Quando, a una manciata di minuti dalla fine del primo tempo del match di ieri tra Real Madrid e Real Sociedad, il cantabrio Sergio Canales si è accasciato a terra tra lacrime di dolore e disperazione, quasi gattonando verso la linea laterale di un campo che era stato suo quando era solo un teenager, agli appassionati di calcio spagnolo sono tornate in mente altre immagini simili della carriera di questo talento mancino cresciuto nel Racing Santander. La prima risale al 23 ottobre del 2011, camiseta del Valencia sulle spalle e rottura del legamento crociato anteriore del ginocchio destro nel match di campionato contro l'Athletic Bilbao. La seconda, ancor più drammatica, è di pochi mesi successiva, 27 aprile 2012, in una sfida di Europa League contro l'Atletico Madrid: altro k.o., stesso infortunio, stesso ginocchio, dopo una riabilitazione forse troppo affrettata.
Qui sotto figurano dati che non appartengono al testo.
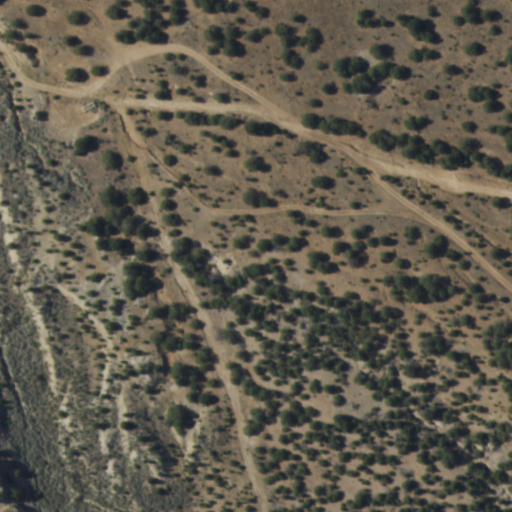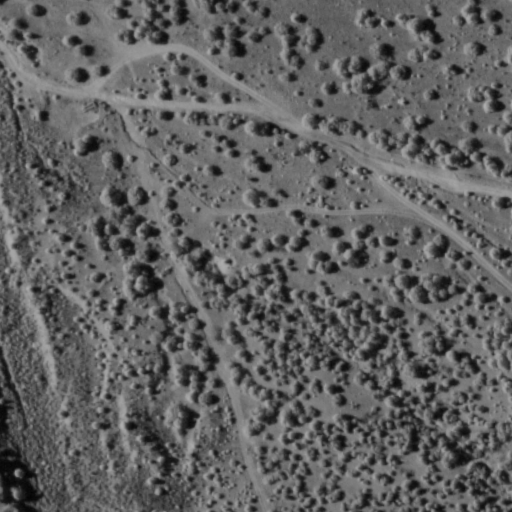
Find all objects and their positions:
road: (248, 165)
road: (316, 284)
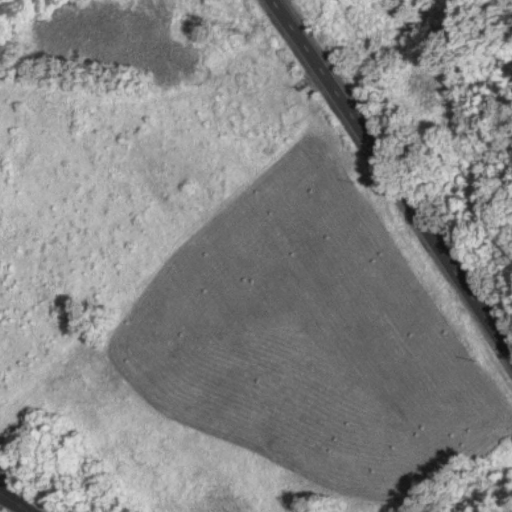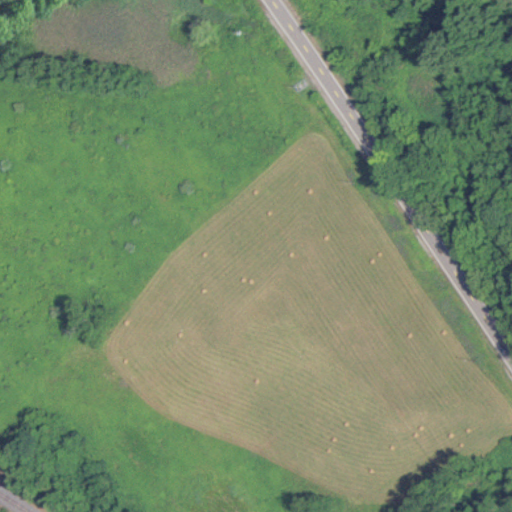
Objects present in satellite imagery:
road: (177, 86)
road: (392, 177)
road: (170, 253)
railway: (11, 504)
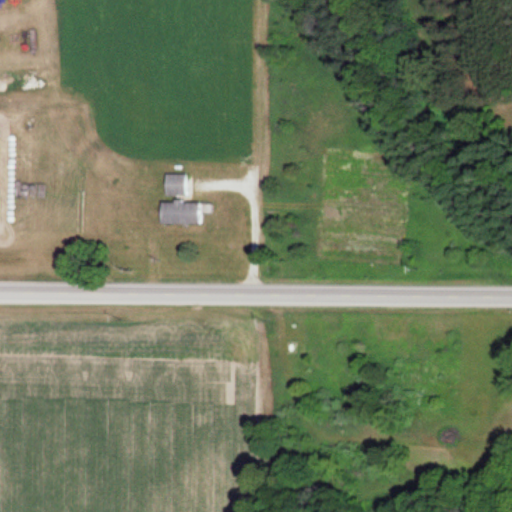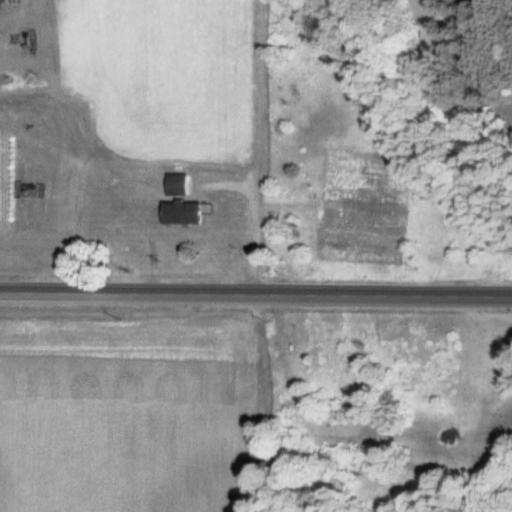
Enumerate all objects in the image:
building: (176, 184)
building: (179, 212)
road: (256, 293)
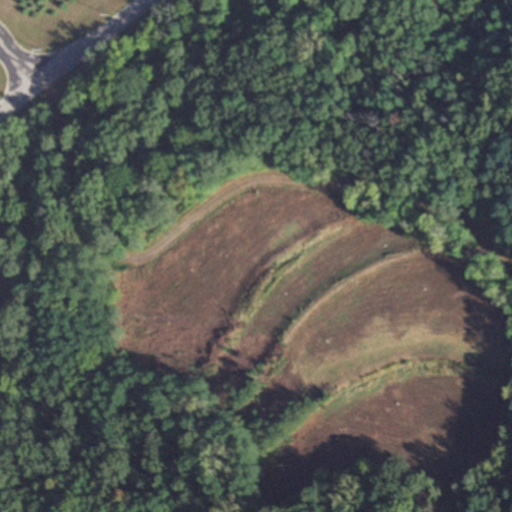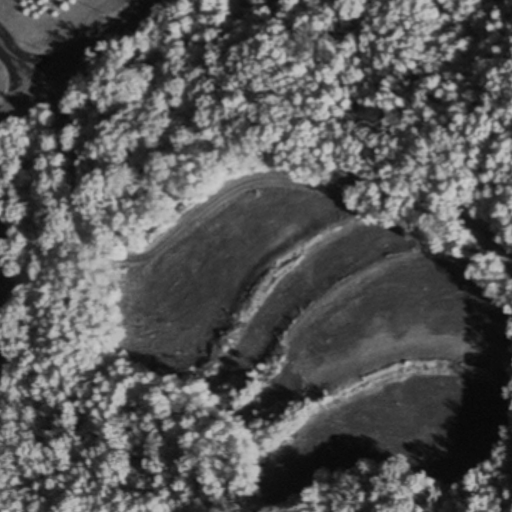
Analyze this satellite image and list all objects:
road: (71, 56)
road: (18, 61)
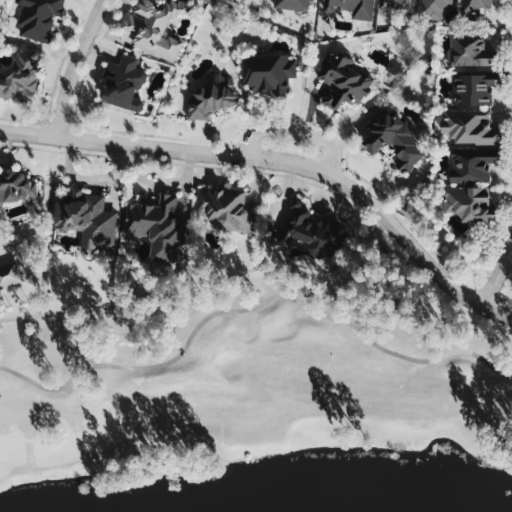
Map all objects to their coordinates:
building: (398, 3)
building: (293, 4)
building: (293, 6)
building: (477, 6)
building: (346, 7)
building: (354, 7)
building: (433, 8)
building: (42, 15)
building: (38, 18)
building: (159, 24)
building: (155, 27)
building: (469, 50)
road: (62, 57)
road: (74, 66)
road: (85, 69)
building: (268, 71)
building: (268, 71)
building: (21, 72)
building: (20, 77)
building: (130, 79)
building: (121, 80)
building: (340, 80)
building: (343, 82)
building: (473, 88)
building: (208, 97)
building: (208, 97)
building: (135, 104)
road: (34, 121)
road: (309, 122)
building: (469, 126)
road: (295, 130)
road: (165, 135)
building: (394, 139)
road: (196, 163)
road: (281, 163)
building: (472, 165)
building: (16, 187)
building: (248, 200)
building: (467, 201)
building: (225, 209)
building: (88, 218)
building: (157, 226)
building: (309, 230)
road: (429, 245)
park: (255, 254)
road: (496, 272)
building: (9, 275)
road: (252, 306)
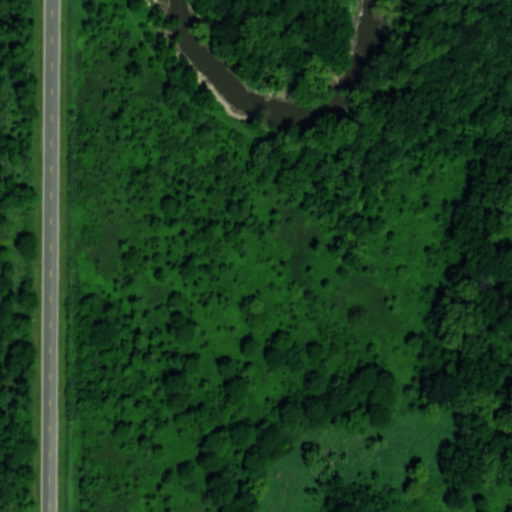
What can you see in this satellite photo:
river: (284, 110)
road: (289, 145)
road: (50, 256)
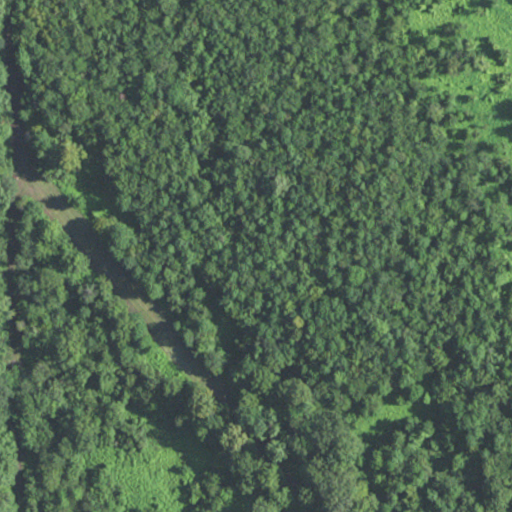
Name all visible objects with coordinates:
road: (120, 271)
road: (14, 329)
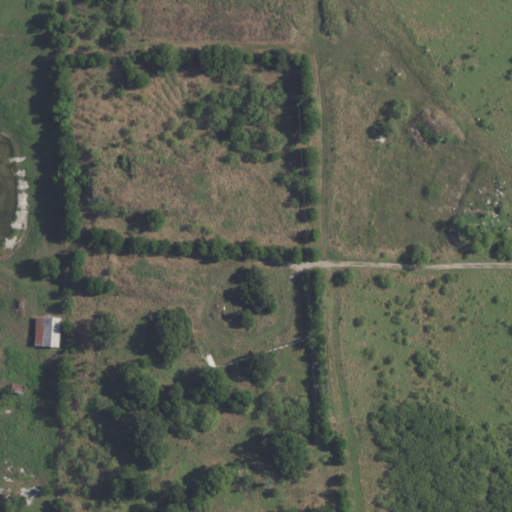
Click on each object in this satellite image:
road: (282, 233)
building: (7, 285)
building: (36, 308)
building: (45, 330)
building: (47, 331)
building: (18, 389)
building: (270, 451)
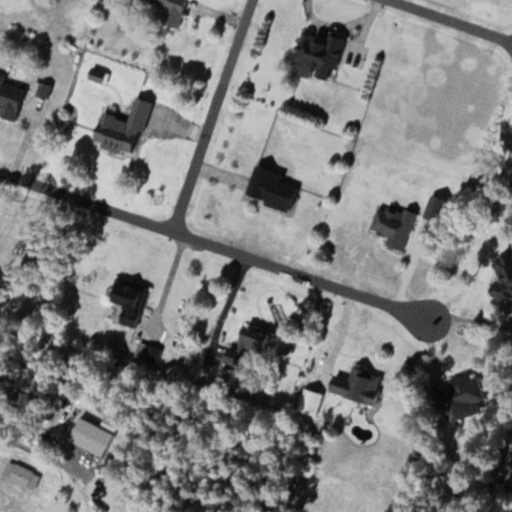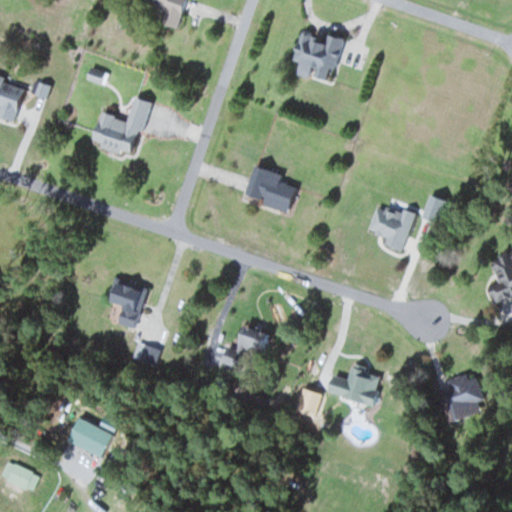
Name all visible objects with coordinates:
building: (168, 11)
road: (449, 21)
building: (316, 56)
building: (93, 75)
building: (9, 100)
road: (212, 114)
building: (119, 127)
building: (269, 188)
building: (391, 225)
road: (224, 246)
building: (501, 276)
building: (126, 299)
building: (251, 341)
building: (354, 385)
building: (461, 397)
building: (19, 475)
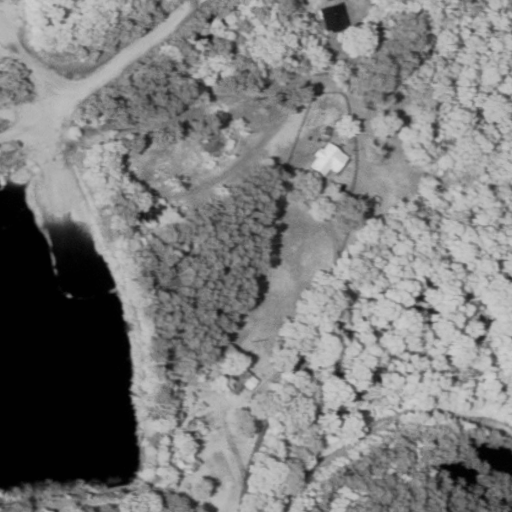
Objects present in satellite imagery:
building: (333, 19)
building: (214, 145)
building: (326, 160)
road: (343, 209)
building: (150, 214)
building: (238, 383)
building: (209, 422)
road: (173, 451)
road: (250, 506)
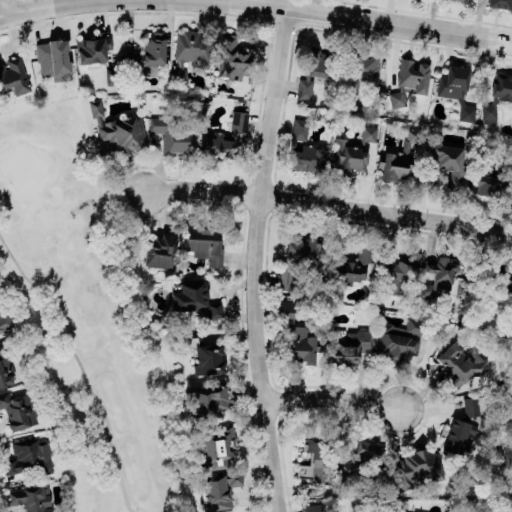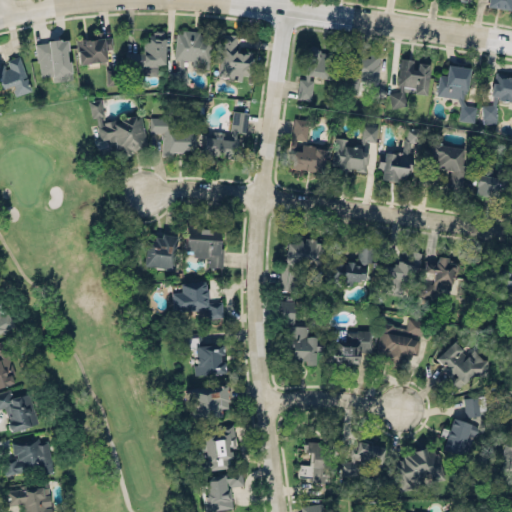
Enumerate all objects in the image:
building: (466, 0)
building: (500, 3)
building: (499, 4)
road: (256, 6)
building: (92, 48)
building: (191, 50)
building: (148, 53)
building: (189, 53)
building: (148, 54)
building: (234, 57)
building: (52, 59)
building: (232, 59)
building: (318, 62)
building: (362, 73)
building: (14, 74)
building: (14, 75)
building: (110, 79)
building: (408, 80)
building: (409, 80)
building: (501, 86)
building: (303, 89)
building: (455, 89)
building: (496, 94)
building: (489, 112)
building: (118, 129)
building: (368, 132)
building: (170, 134)
building: (170, 135)
building: (224, 137)
building: (303, 148)
building: (352, 149)
building: (347, 155)
building: (397, 155)
building: (398, 157)
building: (446, 159)
building: (447, 162)
building: (490, 179)
road: (200, 187)
road: (387, 209)
building: (200, 242)
building: (204, 244)
park: (264, 249)
building: (159, 251)
building: (159, 251)
road: (258, 259)
building: (297, 260)
building: (351, 268)
building: (399, 271)
building: (399, 273)
building: (438, 276)
building: (491, 276)
building: (491, 277)
building: (194, 299)
building: (194, 299)
building: (285, 311)
building: (4, 318)
building: (4, 319)
building: (399, 339)
building: (299, 344)
building: (203, 352)
building: (204, 354)
building: (459, 364)
building: (458, 365)
road: (81, 366)
building: (5, 370)
road: (339, 394)
building: (206, 397)
building: (205, 400)
building: (472, 405)
building: (17, 410)
building: (456, 435)
building: (458, 436)
building: (217, 446)
building: (507, 455)
building: (27, 457)
building: (363, 459)
building: (316, 461)
building: (414, 464)
building: (415, 467)
building: (219, 488)
building: (219, 489)
building: (29, 498)
building: (310, 508)
building: (311, 508)
building: (401, 511)
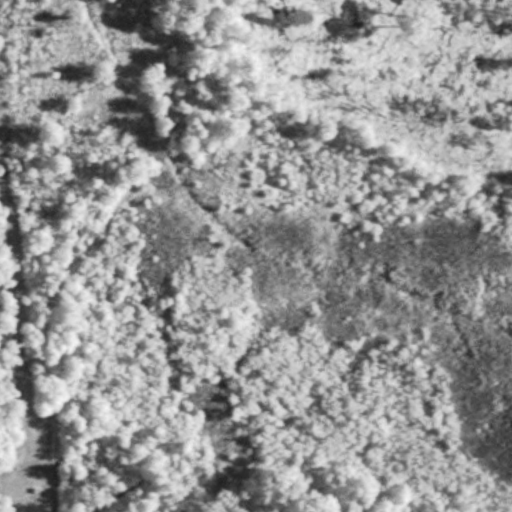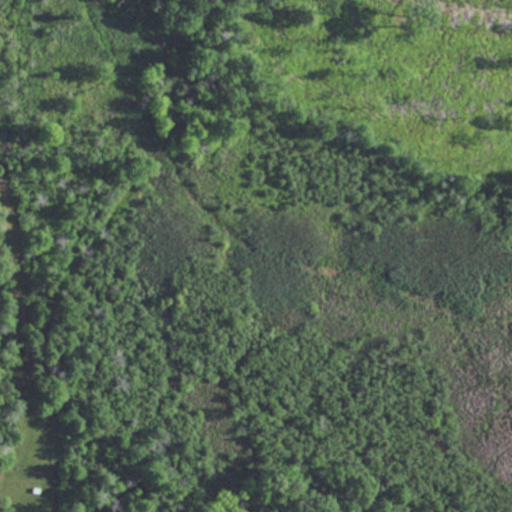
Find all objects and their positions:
park: (256, 255)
Da lì in poi un lungo calvario tra infiniti tempi di recupero, trasferimento alla Real Sociedad (il 31 dicembre del 2014, un anno prima dell'ennesimo insulto all'altro ginocchio) e graduale evoluzione da promessa del calcio spagnolo a talento inesploso già in fase calante a soli 24 anni. Ieri l'ultimo colpo, un vero e proprio knock out, al Santiago Bernabeu, prato che aveva calpestato con alterne fortune nella primissima era Mourinho al Real Madrid, con un paragone nobile come quello con Guti, icona del madridismo nel primo decennio del nuovo secolo. Un movimento apparentemente normale, che tradisce però il cedimento del ginocchio sinistro, quello non ancora perseguitato dalla sfortuna. Le lacrime, la barella e poi un comunicato lapidario del club basco: "I primi esami strumentali sul giocatore rivelano una diagnosi compatibile con la rottura del legamento crociato anteriore del ginocchio sinistro. Altri controlli verranno effettuati per completare il quadro clinico". In un'altra epoca calcistica rompersi per tre volte l'ACL - così come è ormai abbreviato in lingua inglese - avrebbe significato chiusura immediata della carriera. Oggi il verdetto è formalmente diverso, ma pone seri dubbi sulle possibilità di Canales di esprimersi ad alti livelli, gli stessi che avevano portato le grandi di Spagna a contenderselo dopo una stagione da baby fenomeno con la squadra del cuore del Racing Santander.

Finito a Valdebebas in piena ricostruzione blanca, con Mourinho in panchina, Kakà, Cristiano Ronaldo, Mesut Ozil e Di Maria a sbarrargli la strada verso un posto da titolare, l'appena ventenne Canales fu ceduto al Valencia di Unai Emery, con Florentino Perez che volle però garantirsi la possibilità di riportarlo al Bernabeu con il noto diritto di recompra di tradizione ispanica. Al Mestalla i due infortuni che ne hanno bloccato la crescita, costringendolo a perdere sostanzialmente due intere stagioni, dal 2011 al 2013, prima di riassaggiare il campo in un Valencia totalmente in balia delle vicende societarie che avrebbero poi visto l'avvento del magnate di Singapore Peter Lim. Ecco dunque il nuovo cambio di casacca lo scorso inverno, con trasferimento a San Sebastiàn in maglia Real Sociedad. Un nuovo inizio per questo mancino a suo agio da trequartista come da mezz'ala, all'occorrenza esterno tattico di un 4-2-3-1. Fisico esile, velocità da numero dieci vecchio stampo, ma classe innata, mostrata a sprazzi sia per una qual certa discontinuità tecnica che per la fragilità articolare che lo ha sempre contraddistinto. Considerato da Del Bosque come uno dei successori della generazione post Xavi, Iniesta e Xabi Alonso, Canales stava provando a rigenerarsi in una squadra da metà classifica, ritrovatasi negli ultimi mesi a lottare per la salvezza.

Quella lotta per uscire dai bassifondi della classifica ora si tramuta in lotta per la sopravvivenza calcistica, per dimostrare ancora una volta che il talento non si infortuna mai, anche se la strada ora è davvero tutta in salita.